A California NPR station published an anti-Trump comic book for use by high school educators teaching current events.

KQED, a San Francisco Bay Area NPR affiliate, published an anti-Trump comic book this week casting Republican nominee Donald Trump as a part of the ‘History of Nativism in America.” (Nativism is defined by Merriam-Webster as “a policy of favoring native inhabitants as opposed to immigrants.”)

The comic book, in an online slideshow format or available to download, is part of “The Lowdown,” KQED’s News Education Project. The project is a collaborative effort between the station’s Education and News departments and is “specifically geared towards high school educators as a resource for teaching with the news and creatively integrating current events into core curriculum to encourage student civic engagement.”

Illustrated by Andy Warner, the twelve panel slideshow begins with two panels depicting Trump, the first panel depicting some of the “extreme things” he has said about “undocumented immigrants from Mexico,” and the second is about his call for a “total and complete shutdown of Muslims entering the United States.”

The comic goes on to explain that: “Some Americans find his rhetoric alarming, but it follows a long tradition of anti-immigrant public discourse.”

Noting that “Even though immigration is a big part of almost every American family’s story,” subsequent panels detail America’s history of resistance to immigration beginning with concerns expressed by founder Benjamin Franklin and tracing the “Know Nothings” of the 1850s, the development of the Ku Klux Klan, the anti-Semitic movement, outrage at low-wage workers from Mexico, the Japanese internment camps of WWII, and California’s Proposition 187 – “an effort to deny most state services, including public education, to undocumented workers.” The comic goes on to explain that, ultimately, “a federal court ruled the measure unconstitutional and it never went into effect.”
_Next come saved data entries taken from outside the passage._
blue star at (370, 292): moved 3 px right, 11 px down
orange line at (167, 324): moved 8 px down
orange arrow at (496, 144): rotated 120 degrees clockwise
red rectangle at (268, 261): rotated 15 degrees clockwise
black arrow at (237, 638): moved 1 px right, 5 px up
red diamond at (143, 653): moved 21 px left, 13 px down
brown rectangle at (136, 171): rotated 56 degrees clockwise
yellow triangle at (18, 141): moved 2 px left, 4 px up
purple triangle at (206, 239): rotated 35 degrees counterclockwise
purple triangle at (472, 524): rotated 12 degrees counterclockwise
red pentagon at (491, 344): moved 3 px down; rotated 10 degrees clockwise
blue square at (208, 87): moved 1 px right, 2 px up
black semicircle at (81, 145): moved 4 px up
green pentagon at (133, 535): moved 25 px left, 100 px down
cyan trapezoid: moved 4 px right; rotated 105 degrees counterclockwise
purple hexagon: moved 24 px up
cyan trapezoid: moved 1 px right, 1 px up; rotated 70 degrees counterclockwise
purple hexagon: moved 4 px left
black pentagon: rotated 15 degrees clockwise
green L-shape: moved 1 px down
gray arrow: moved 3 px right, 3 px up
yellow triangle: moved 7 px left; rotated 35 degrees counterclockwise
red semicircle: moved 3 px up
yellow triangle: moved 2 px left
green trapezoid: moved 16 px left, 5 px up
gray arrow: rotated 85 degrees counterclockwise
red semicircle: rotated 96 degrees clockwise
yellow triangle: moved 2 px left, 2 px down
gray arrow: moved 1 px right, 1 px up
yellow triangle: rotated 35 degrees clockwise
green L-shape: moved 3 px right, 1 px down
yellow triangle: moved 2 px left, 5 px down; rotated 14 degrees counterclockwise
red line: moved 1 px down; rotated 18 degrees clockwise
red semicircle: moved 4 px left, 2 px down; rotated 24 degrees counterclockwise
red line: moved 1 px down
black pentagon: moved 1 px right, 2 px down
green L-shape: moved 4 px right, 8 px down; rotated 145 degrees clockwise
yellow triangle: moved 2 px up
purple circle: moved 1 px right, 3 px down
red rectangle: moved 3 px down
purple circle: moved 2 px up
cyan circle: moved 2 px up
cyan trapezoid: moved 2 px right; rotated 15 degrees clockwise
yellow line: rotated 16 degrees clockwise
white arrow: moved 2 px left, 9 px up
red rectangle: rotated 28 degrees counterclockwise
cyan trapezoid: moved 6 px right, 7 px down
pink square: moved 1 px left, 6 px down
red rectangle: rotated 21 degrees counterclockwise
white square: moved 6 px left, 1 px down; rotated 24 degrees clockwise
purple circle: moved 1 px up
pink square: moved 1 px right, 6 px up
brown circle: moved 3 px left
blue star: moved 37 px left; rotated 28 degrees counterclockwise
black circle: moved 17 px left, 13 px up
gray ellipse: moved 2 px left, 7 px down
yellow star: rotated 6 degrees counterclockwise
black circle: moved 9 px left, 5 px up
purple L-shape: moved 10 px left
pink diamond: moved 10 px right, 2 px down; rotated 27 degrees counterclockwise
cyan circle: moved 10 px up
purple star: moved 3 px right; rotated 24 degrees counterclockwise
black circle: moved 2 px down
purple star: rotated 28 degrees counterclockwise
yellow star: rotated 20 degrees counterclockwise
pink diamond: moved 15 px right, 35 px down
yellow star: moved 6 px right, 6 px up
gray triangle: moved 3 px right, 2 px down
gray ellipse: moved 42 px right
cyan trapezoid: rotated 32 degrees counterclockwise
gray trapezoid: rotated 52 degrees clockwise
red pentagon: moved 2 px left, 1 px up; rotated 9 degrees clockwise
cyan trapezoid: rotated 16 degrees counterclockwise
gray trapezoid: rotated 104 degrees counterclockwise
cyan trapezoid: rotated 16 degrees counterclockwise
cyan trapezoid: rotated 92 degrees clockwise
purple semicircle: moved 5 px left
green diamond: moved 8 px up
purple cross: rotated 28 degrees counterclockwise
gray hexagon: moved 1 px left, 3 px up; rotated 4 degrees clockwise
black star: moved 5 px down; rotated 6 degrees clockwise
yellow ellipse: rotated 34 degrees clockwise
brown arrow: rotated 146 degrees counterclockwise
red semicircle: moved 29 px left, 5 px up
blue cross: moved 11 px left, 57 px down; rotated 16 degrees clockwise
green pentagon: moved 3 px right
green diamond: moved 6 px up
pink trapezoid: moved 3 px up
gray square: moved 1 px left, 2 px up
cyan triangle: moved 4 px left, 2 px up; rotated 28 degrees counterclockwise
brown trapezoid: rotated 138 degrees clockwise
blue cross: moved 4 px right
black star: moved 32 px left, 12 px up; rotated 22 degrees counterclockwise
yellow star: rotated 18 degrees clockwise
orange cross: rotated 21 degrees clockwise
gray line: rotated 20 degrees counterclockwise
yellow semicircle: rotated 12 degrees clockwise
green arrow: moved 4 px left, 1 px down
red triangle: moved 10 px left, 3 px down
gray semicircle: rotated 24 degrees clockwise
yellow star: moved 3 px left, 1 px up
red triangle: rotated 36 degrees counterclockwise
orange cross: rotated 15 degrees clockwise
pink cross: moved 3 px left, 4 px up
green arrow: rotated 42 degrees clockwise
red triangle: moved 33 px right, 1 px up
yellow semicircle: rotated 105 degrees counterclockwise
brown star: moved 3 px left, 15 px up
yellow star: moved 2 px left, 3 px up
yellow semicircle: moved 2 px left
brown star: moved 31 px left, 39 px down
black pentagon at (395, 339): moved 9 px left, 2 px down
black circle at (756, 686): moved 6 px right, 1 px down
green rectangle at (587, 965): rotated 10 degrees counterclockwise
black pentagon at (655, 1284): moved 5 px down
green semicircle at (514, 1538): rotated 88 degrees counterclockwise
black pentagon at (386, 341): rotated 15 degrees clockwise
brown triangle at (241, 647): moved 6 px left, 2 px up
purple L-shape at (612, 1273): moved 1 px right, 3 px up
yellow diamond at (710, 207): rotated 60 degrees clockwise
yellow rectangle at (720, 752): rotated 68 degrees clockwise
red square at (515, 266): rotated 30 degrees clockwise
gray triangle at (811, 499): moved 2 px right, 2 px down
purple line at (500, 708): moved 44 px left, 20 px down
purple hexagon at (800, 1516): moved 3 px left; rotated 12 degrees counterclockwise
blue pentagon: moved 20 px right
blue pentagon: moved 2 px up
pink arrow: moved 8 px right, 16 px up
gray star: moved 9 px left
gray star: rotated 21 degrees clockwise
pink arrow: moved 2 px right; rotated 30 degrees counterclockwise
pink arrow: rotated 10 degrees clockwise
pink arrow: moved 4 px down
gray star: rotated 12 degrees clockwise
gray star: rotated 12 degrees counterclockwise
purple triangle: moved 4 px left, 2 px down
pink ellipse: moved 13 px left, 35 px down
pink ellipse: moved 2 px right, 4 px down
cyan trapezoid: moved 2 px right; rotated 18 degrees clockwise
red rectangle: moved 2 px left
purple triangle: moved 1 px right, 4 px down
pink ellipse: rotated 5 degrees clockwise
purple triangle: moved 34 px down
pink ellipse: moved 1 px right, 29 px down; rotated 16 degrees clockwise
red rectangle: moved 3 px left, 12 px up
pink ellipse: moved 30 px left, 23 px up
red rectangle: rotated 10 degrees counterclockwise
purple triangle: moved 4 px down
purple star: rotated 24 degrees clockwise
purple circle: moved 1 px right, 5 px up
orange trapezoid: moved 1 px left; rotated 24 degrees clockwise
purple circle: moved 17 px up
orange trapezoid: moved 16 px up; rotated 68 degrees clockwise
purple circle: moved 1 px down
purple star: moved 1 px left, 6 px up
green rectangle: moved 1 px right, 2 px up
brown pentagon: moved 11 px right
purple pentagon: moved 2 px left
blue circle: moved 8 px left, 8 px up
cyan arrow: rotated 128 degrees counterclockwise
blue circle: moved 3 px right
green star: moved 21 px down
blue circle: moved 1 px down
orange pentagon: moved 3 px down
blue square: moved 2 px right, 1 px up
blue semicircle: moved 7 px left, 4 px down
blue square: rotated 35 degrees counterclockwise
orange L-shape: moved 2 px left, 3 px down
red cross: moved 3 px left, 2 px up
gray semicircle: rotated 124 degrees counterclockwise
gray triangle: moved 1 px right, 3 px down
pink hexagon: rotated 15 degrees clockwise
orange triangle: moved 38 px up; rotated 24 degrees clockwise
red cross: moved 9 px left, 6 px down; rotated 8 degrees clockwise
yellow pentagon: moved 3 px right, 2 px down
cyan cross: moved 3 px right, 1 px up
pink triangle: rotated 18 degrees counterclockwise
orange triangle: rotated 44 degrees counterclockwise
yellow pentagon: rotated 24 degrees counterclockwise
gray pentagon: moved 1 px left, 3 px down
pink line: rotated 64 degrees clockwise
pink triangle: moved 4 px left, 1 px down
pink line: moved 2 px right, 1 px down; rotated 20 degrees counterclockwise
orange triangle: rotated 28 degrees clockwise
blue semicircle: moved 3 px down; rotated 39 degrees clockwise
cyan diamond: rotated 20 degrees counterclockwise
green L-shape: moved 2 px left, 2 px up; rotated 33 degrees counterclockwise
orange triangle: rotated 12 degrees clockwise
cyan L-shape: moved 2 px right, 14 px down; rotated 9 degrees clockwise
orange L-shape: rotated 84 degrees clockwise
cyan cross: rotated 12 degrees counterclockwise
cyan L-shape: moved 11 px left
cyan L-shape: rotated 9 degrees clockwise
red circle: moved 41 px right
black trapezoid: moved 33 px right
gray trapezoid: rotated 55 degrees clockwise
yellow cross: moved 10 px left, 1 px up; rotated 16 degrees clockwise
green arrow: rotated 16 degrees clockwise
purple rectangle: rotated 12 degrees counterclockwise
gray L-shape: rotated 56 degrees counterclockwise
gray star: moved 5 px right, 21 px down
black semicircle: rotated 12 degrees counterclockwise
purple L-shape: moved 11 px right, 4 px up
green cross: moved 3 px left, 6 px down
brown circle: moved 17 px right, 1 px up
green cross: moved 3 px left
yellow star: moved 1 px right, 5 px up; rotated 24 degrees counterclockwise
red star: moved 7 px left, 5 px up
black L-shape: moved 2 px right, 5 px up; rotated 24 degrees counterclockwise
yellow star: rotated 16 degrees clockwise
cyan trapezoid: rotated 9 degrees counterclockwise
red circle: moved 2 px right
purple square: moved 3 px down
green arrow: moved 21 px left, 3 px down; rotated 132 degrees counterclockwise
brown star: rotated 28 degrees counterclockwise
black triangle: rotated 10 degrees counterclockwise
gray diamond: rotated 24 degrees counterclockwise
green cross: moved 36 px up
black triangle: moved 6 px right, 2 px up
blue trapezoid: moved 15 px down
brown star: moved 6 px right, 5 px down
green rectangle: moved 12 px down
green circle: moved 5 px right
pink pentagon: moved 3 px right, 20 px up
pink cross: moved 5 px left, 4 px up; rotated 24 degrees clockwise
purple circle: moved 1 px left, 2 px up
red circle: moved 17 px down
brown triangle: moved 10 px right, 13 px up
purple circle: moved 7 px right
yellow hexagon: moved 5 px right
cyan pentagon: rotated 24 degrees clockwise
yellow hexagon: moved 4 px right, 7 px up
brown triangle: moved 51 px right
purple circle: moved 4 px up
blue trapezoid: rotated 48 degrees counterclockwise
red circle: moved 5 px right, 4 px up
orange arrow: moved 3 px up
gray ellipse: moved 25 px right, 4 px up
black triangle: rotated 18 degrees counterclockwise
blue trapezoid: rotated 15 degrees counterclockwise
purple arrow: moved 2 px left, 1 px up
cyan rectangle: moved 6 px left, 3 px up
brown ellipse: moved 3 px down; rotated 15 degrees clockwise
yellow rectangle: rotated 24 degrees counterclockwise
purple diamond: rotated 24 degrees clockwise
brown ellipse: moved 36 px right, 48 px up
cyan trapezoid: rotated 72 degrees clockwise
The comic concludes by stating that “if history is any guide, it’s worth remembering that the anti-immigrant fervor of the moment usually fades. And, more often than not, those targeted newcomers are eventually woven into the patchwork quilt of American Society.”

Sources for the comic slideshow include: David Harry Bennett’s book The Party Of Fear: The American Far Right from Nativism to the Militia Movement, an article by The Economist entitled This Land is our Land, the U.S. State Department Office of the Historian, and Peter Schrag’s book Not Fit for Our Society: Nativism and Immigration.